[Start of Attachment]

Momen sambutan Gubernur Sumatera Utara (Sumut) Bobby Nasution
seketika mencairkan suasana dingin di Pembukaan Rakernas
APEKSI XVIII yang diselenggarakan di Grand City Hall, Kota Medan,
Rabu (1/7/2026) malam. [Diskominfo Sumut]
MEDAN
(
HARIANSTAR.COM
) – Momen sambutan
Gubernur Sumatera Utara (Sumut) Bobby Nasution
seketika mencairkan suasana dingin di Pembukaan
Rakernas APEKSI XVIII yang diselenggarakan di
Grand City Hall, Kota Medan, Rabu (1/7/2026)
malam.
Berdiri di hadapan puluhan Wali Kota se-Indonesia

[End of Attachment]

TASK TO COMPLETE ▸ Transcribe the listing above verbatim, leaving every line whole.

RESPONSE TO THIS EXERCISE ▸
Momen sambutan Gubernur Sumatera Utara (Sumut) Bobby Nasution
seketika mencairkan suasana dingin di Pembukaan Rakernas
APEKSI XVIII yang diselenggarakan di Grand City Hall, Kota Medan,
Rabu (1/7/2026) malam. [Diskominfo Sumut]
MEDAN
(
HARIANSTAR.COM
) – Momen sambutan
Gubernur Sumatera Utara (Sumut) Bobby Nasution
seketika mencairkan suasana dingin di Pembukaan
Rakernas APEKSI XVIII yang diselenggarakan di
Grand City Hall, Kota Medan, Rabu (1/7/2026)
malam.
Berdiri di hadapan puluhan Wali Kota se-Indonesia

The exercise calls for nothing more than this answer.